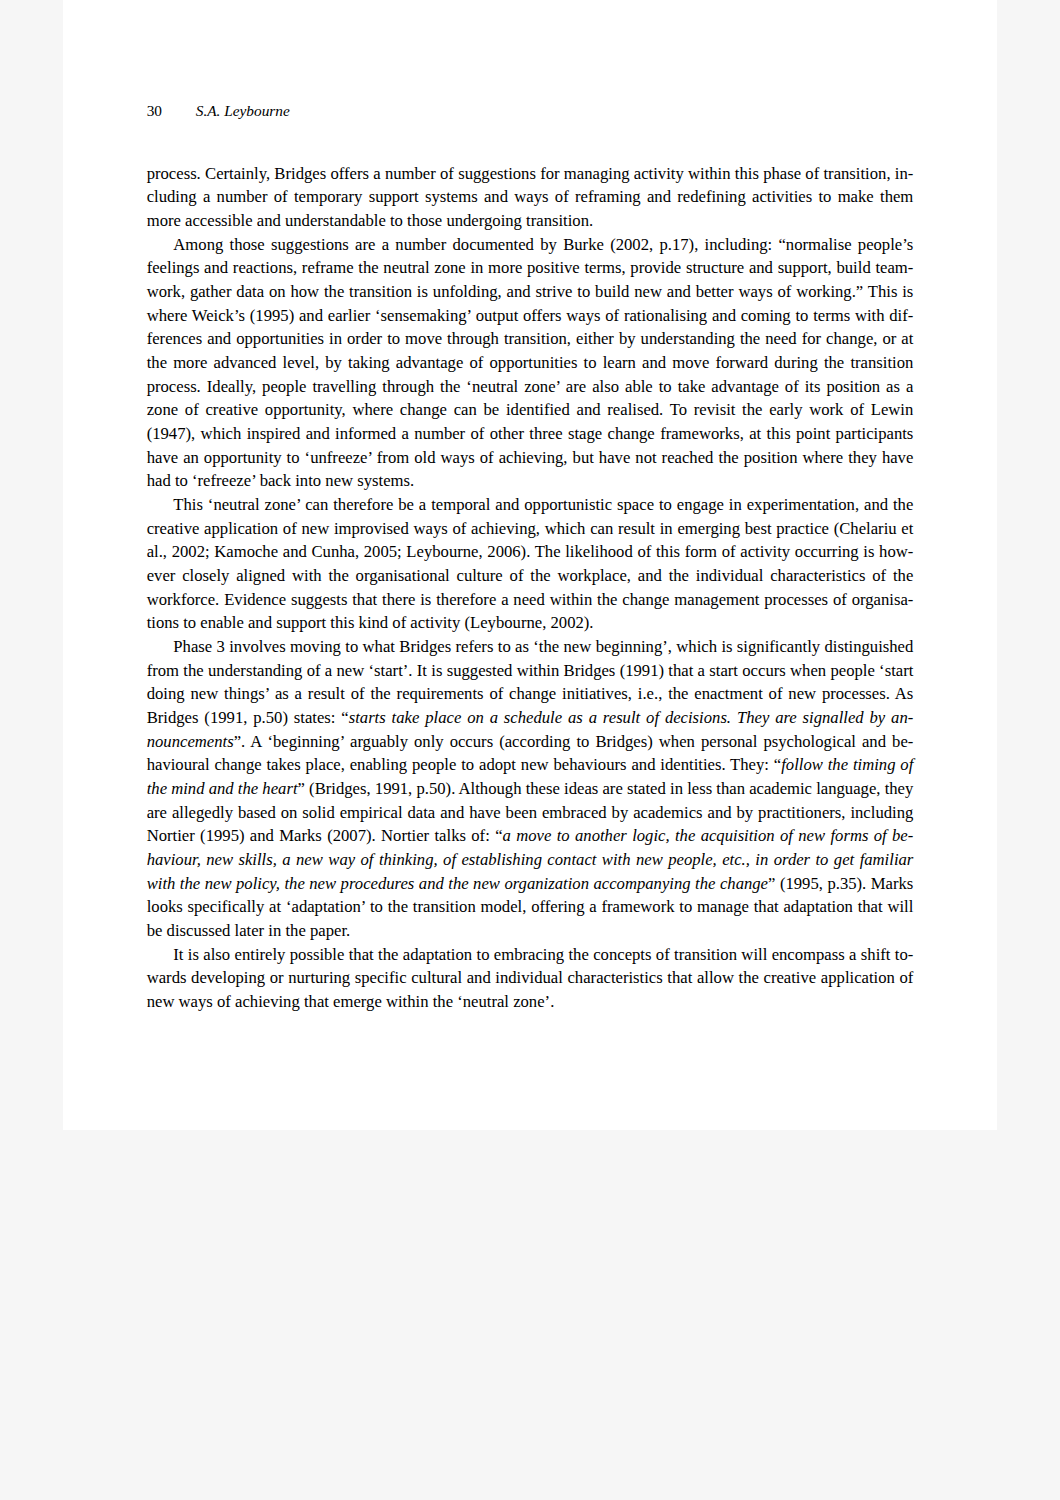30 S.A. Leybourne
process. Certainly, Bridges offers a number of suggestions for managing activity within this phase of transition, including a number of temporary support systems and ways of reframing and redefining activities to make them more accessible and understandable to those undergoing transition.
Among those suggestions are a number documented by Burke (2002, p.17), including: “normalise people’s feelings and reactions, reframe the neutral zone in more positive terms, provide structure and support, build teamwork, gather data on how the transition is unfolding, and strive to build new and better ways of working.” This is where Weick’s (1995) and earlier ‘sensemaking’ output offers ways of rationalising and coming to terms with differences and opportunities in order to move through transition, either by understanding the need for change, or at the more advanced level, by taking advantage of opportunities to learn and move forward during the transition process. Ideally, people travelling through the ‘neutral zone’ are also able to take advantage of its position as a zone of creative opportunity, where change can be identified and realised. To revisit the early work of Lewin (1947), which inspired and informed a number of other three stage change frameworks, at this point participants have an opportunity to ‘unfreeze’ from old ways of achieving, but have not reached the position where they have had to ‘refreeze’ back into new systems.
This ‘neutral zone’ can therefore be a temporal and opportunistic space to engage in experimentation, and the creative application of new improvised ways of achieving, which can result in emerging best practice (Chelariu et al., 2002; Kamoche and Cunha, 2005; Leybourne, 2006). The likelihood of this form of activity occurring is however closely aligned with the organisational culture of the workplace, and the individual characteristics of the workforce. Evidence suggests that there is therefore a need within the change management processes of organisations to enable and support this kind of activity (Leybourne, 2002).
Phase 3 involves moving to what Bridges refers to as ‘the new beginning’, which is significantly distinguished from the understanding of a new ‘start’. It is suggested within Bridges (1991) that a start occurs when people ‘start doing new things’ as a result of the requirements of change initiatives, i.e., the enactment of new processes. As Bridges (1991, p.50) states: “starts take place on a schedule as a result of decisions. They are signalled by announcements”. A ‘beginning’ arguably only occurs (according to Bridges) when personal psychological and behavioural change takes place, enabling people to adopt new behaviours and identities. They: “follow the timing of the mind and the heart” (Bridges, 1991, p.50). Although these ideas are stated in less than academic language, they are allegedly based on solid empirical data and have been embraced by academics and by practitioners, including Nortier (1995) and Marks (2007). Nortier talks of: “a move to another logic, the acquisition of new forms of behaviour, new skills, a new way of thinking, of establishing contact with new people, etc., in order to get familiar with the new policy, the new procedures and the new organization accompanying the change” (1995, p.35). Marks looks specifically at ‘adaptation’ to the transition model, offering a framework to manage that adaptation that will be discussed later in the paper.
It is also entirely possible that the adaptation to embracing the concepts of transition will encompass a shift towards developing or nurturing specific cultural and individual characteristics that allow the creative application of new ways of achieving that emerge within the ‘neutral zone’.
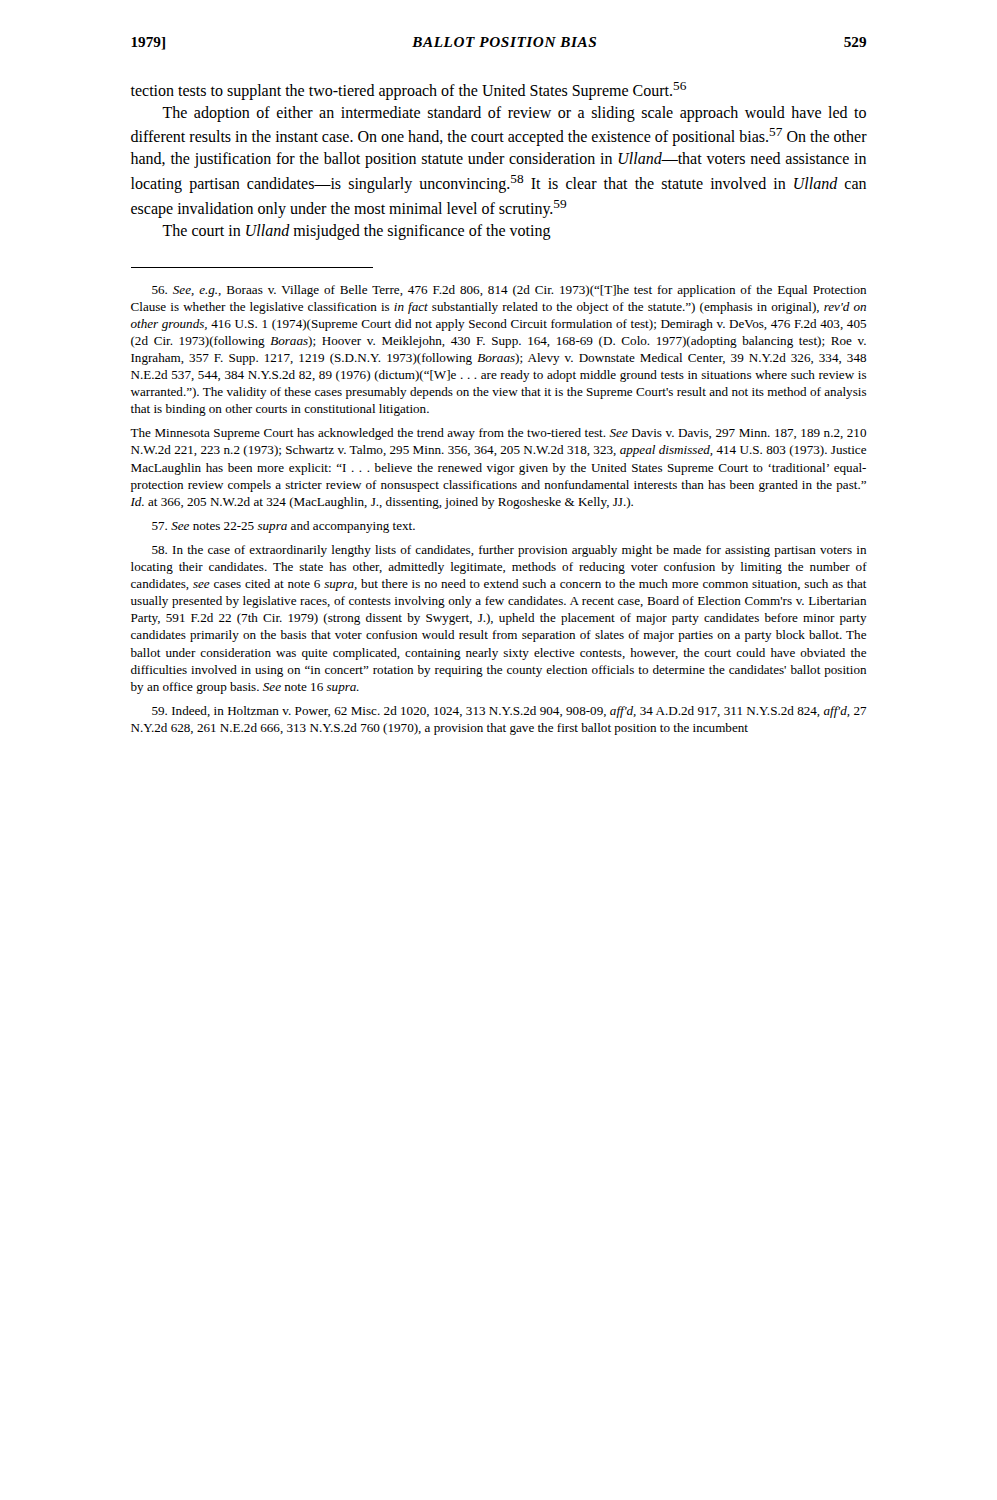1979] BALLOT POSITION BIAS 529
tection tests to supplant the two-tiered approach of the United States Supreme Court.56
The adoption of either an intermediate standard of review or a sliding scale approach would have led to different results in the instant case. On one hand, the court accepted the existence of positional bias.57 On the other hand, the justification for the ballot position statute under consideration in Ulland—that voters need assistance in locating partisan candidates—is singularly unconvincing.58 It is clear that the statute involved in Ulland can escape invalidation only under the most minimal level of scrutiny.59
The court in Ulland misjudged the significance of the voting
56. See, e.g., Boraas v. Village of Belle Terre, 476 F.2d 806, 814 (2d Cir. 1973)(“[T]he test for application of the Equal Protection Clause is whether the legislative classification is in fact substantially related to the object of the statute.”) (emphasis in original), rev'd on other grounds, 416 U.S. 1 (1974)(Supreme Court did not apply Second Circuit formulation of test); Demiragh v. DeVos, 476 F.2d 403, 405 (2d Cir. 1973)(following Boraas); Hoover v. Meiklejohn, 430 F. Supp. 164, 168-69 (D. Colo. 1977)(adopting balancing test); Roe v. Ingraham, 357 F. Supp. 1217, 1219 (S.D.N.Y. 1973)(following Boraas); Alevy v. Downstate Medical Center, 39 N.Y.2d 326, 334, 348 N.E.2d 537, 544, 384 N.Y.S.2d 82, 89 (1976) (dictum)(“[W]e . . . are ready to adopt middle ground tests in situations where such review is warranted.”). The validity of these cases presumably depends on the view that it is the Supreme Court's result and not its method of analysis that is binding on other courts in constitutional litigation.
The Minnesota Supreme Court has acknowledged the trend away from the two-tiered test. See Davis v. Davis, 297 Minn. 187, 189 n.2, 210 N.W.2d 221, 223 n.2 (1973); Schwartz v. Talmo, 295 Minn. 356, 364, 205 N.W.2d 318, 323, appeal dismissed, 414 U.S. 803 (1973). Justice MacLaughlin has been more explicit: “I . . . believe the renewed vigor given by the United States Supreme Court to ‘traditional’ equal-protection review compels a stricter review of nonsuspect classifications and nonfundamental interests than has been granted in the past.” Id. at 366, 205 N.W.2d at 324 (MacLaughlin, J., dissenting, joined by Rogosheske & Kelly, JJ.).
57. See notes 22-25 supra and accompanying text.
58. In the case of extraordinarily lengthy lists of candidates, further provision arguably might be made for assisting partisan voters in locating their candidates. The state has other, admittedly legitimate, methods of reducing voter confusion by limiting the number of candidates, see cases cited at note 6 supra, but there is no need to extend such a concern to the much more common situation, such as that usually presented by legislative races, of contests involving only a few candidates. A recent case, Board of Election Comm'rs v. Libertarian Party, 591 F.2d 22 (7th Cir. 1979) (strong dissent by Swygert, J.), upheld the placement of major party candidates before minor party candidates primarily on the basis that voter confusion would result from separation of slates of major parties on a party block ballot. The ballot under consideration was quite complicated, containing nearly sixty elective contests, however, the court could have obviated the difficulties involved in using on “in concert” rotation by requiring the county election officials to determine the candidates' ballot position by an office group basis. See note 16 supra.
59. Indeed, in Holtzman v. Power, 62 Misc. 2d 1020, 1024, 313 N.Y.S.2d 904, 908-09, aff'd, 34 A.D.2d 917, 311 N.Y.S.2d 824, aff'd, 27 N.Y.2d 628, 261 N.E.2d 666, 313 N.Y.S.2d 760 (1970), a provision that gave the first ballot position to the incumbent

□ □ □ □ □ □ □

Problem => Keep the pictures out of the copy and write out the data exactly as it stands.

Problem solution =>
30 S.A. Leybourne
process. Certainly, Bridges offers a number of suggestions for managing activity within this phase of transition, including a number of temporary support systems and ways of reframing and redefining activities to make them more accessible and understandable to those undergoing transition.
Among those suggestions are a number documented by Burke (2002, p.17), including: “normalise people’s feelings and reactions, reframe the neutral zone in more positive terms, provide structure and support, build teamwork, gather data on how the transition is unfolding, and strive to build new and better ways of working.” This is where Weick’s (1995) and earlier ‘sensemaking’ output offers ways of rationalising and coming to terms with differences and opportunities in order to move through transition, either by understanding the need for change, or at the more advanced level, by taking advantage of opportunities to learn and move forward during the transition process. Ideally, people travelling through the ‘neutral zone’ are also able to take advantage of its position as a zone of creative opportunity, where change can be identified and realised. To revisit the early work of Lewin (1947), which inspired and informed a number of other three stage change frameworks, at this point participants have an opportunity to ‘unfreeze’ from old ways of achieving, but have not reached the position where they have had to ‘refreeze’ back into new systems.
This ‘neutral zone’ can therefore be a temporal and opportunistic space to engage in experimentation, and the creative application of new improvised ways of achieving, which can result in emerging best practice (Chelariu et al., 2002; Kamoche and Cunha, 2005; Leybourne, 2006). The likelihood of this form of activity occurring is however closely aligned with the organisational culture of the workplace, and the individual characteristics of the workforce. Evidence suggests that there is therefore a need within the change management processes of organisations to enable and support this kind of activity (Leybourne, 2002).
Phase 3 involves moving to what Bridges refers to as ‘the new beginning’, which is significantly distinguished from the understanding of a new ‘start’. It is suggested within Bridges (1991) that a start occurs when people ‘start doing new things’ as a result of the requirements of change initiatives, i.e., the enactment of new processes. As Bridges (1991, p.50) states: “starts take place on a schedule as a result of decisions. They are signalled by announcements”. A ‘beginning’ arguably only occurs (according to Bridges) when personal psychological and behavioural change takes place, enabling people to adopt new behaviours and identities. They: “follow the timing of the mind and the heart” (Bridges, 1991, p.50). Although these ideas are stated in less than academic language, they are allegedly based on solid empirical data and have been embraced by academics and by practitioners, including Nortier (1995) and Marks (2007). Nortier talks of: “a move to another logic, the acquisition of new forms of behaviour, new skills, a new way of thinking, of establishing contact with new people, etc., in order to get familiar with the new policy, the new procedures and the new organization accompanying the change” (1995, p.35). Marks looks specifically at ‘adaptation’ to the transition model, offering a framework to manage that adaptation that will be discussed later in the paper.
It is also entirely possible that the adaptation to embracing the concepts of transition will encompass a shift towards developing or nurturing specific cultural and individual characteristics that allow the creative application of new ways of achieving that emerge within the ‘neutral zone’.
1979] BALLOT POSITION BIAS 529
tection tests to supplant the two-tiered approach of the United States Supreme Court.56
The adoption of either an intermediate standard of review or a sliding scale approach would have led to different results in the instant case. On one hand, the court accepted the existence of positional bias.57 On the other hand, the justification for the ballot position statute under consideration in Ulland—that voters need assistance in locating partisan candidates—is singularly unconvincing.58 It is clear that the statute involved in Ulland can escape invalidation only under the most minimal level of scrutiny.59
The court in Ulland misjudged the significance of the voting
56. See, e.g., Boraas v. Village of Belle Terre, 476 F.2d 806, 814 (2d Cir. 1973)(“[T]he test for application of the Equal Protection Clause is whether the legislative classification is in fact substantially related to the object of the statute.”) (emphasis in original), rev'd on other grounds, 416 U.S. 1 (1974)(Supreme Court did not apply Second Circuit formulation of test); Demiragh v. DeVos, 476 F.2d 403, 405 (2d Cir. 1973)(following Boraas); Hoover v. Meiklejohn, 430 F. Supp. 164, 168-69 (D. Colo. 1977)(adopting balancing test); Roe v. Ingraham, 357 F. Supp. 1217, 1219 (S.D.N.Y. 1973)(following Boraas); Alevy v. Downstate Medical Center, 39 N.Y.2d 326, 334, 348 N.E.2d 537, 544, 384 N.Y.S.2d 82, 89 (1976) (dictum)(“[W]e . . . are ready to adopt middle ground tests in situations where such review is warranted.”). The validity of these cases presumably depends on the view that it is the Supreme Court's result and not its method of analysis that is binding on other courts in constitutional litigation.
The Minnesota Supreme Court has acknowledged the trend away from the two-tiered test. See Davis v. Davis, 297 Minn. 187, 189 n.2, 210 N.W.2d 221, 223 n.2 (1973); Schwartz v. Talmo, 295 Minn. 356, 364, 205 N.W.2d 318, 323, appeal dismissed, 414 U.S. 803 (1973). Justice MacLaughlin has been more explicit: “I . . . believe the renewed vigor given by the United States Supreme Court to ‘traditional’ equal-protection review compels a stricter review of nonsuspect classifications and nonfundamental interests than has been granted in the past.” Id. at 366, 205 N.W.2d at 324 (MacLaughlin, J., dissenting, joined by Rogosheske & Kelly, JJ.).
57. See notes 22-25 supra and accompanying text.
58. In the case of extraordinarily lengthy lists of candidates, further provision arguably might be made for assisting partisan voters in locating their candidates. The state has other, admittedly legitimate, methods of reducing voter confusion by limiting the number of candidates, see cases cited at note 6 supra, but there is no need to extend such a concern to the much more common situation, such as that usually presented by legislative races, of contests involving only a few candidates. A recent case, Board of Election Comm'rs v. Libertarian Party, 591 F.2d 22 (7th Cir. 1979) (strong dissent by Swygert, J.), upheld the placement of major party candidates before minor party candidates primarily on the basis that voter confusion would result from separation of slates of major parties on a party block ballot. The ballot under consideration was quite complicated, containing nearly sixty elective contests, however, the court could have obviated the difficulties involved in using on “in concert” rotation by requiring the county election officials to determine the candidates' ballot position by an office group basis. See note 16 supra.
59. Indeed, in Holtzman v. Power, 62 Misc. 2d 1020, 1024, 313 N.Y.S.2d 904, 908-09, aff'd, 34 A.D.2d 917, 311 N.Y.S.2d 824, aff'd, 27 N.Y.2d 628, 261 N.E.2d 666, 313 N.Y.S.2d 760 (1970), a provision that gave the first ballot position to the incumbent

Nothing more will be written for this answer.